Laut neuen Zahlen des Robert-Koch-Instituts (RKI) haben sich mehr als 40 Prozent der zuletzt in Deutschland positiv auf SARS-CoV-2 getesteten Menschen wahr­schein­lich im Ausland angesteckt. Von den bekannten Neuinfektionen in Meldewoche 34, bei denen es eine An­gabe zum wahrscheinlichen Infektionsland gab, lag der Anteil der Ansteckungen im Aus­land bei 42 Prozent.

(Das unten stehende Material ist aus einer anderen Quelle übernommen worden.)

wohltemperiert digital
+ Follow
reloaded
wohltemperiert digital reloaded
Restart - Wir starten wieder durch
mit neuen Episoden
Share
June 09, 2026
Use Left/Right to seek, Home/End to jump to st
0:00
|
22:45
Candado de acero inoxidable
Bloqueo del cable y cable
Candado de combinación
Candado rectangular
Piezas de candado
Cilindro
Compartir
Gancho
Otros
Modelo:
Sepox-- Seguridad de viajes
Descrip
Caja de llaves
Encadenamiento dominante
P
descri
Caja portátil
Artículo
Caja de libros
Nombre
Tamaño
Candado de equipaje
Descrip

Zum Vergleich: In der Meldewoche 33 hatten sich 39 Prozent wahrscheinlich im Ausland infiziert, in der Meldewoche 32 waren es 34 Prozent. Am häufigsten wurden – auf vier Wochen betrachtet – der Kosovo, Kroatien, die Türkei, Bosnien und Herzegowina sowie Bulgarien als wahrscheinliche Infektionsländer genannt.

Allerdings ist die Aussagekraft dieser Zahlen begrenzt. Es ist anzunehmen, dass Rückkeh­rer im Schnitt viel häufiger getestet werden als der Rest der Bevölkerung. Der Kosovo, die Türkei, Bosnien und Herzegowina sind als Risikogebiete gelistet, für sie gilt zunächst eine Testpflicht für Reiserückkehrer. In Kroatien und Bulgarien sind jeweils nur Teile des Landes Risikogebiete. Wie groß der Anteil der Rückkehrer an den tatsächlich, womöglich unbemerkt Infizierten in Deutschland ist, ist unklar.

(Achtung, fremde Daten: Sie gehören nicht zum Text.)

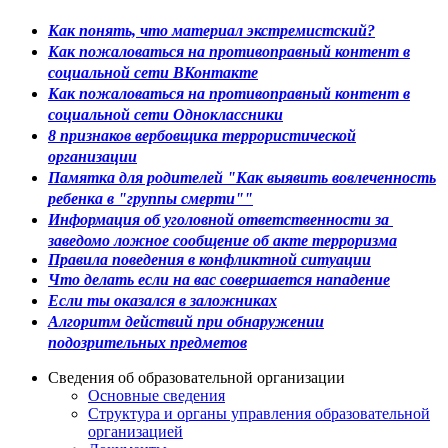
Как понять, что материал экстремистский?
Как пожаловаться на противоправный контент в
социальной сети ВКонтакте
Как пожаловаться на противоправный контент в
социальной сети Одноклассники
8 признаков вербовщика террористической
организации
Памятка для родителей "Как выявить вовлеченность
ребенка в "группы смерти""
Информация об уголовной ответственности за
заведомо ложное сообщение об акте терроризма
Правила поведения в конфликтной ситуации
Что делать если на вас совершается нападение
Если ты оказался в заложниках
Алгоритм действий при обнаружении
подозрительных предметов
Сведения об образовательной организации
Основные сведения
Структура и органы управления образовательной
организацией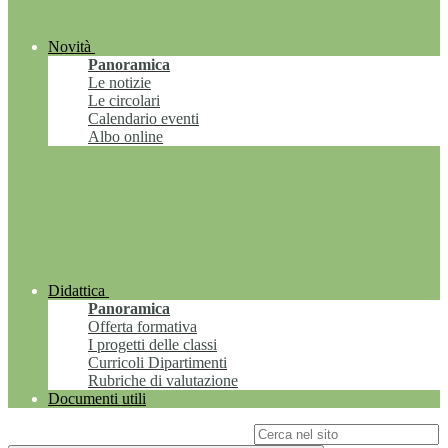
Novità
Panoramica
Le notizie
Le circolari
Calendario eventi
Albo online
Didattica
Panoramica
Offerta formativa
I progetti delle classi
Curricoli Dipartimenti
Rubriche di valutazione
Documenti utili
Campo di ricerca per le pagine del sito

Insgesamt gibt es seit Beginn der Corona-Krise derzeit 234.853 bekannte Infektionen in Deutschland mit dem Virus – von einem Drittel davon gibt es allerdings keine Angaben zum mutmaßlichen Infektionsland. Die Zahl der Todesfälle im Zusammenhang mit einer Coronainfektion liegt nach RKI-Angaben bei 9.277. Bis Dienstagmorgen hatten etwa 209.300 Menschen die Infektion nach RKI-Schätzungen überstanden.